The association of antitumor immune response (intraepithelial T cells) with prolonged survival suggests that ovarian cancers are intrinsically immunogenic tumors [28]. Intraepithelial T cells and improved clinical outcome may be due to the direct function of tumor-infiltrating T cells or merely to a correlation of T cells with indolent tumors with low proliferation [10]. Optimizing approaches to select tumor-reactive TILs and expand them under optimum costimulation states which permit preferential expansion of specific T-cell phenotypes. Only a proportion of cases might be not eligible for TILs adoptive therapy, as tumors are either non-resectable or yield no tumor-reactive TILs [11].

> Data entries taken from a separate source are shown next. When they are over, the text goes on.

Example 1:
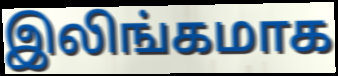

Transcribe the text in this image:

இலிங்கமாக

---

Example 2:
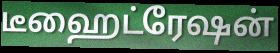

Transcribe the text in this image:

டீஹைட்ரேஷன்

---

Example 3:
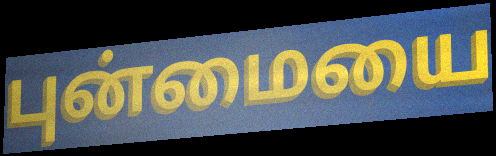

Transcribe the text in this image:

புன்மையை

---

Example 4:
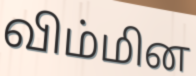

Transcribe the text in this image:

விம்மின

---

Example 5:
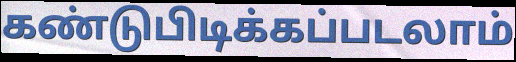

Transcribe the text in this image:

கண்டுபிடிக்கப்படலாம்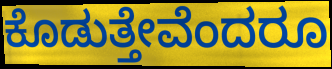
ಕೊಡುತ್ತೇವೆಂದರೂ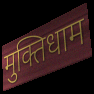
मुक्तिधाम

Therapeutic potential of PD-L1 antibodies to reactivate antitumor immunity in ovarian malignant tumors is now highly considered [29]. Although clinical trials of PD-1 blockade in epithelial ovarian carcinoma are still at an initial stage, objective response rates have so far ranged from 6 to 17%. This recommends that further factors might require to be considered to more accurately predict responses [16].
The correlation of immune escape mechanisms with poor survival suggests that ovarian cancers can respond to identical immunotherapy procedures as patients with other immunogenic tumors [28]. So, antibodies which block PD-L1 or PD-1 can profoundly improve the efficacy of immune therapy.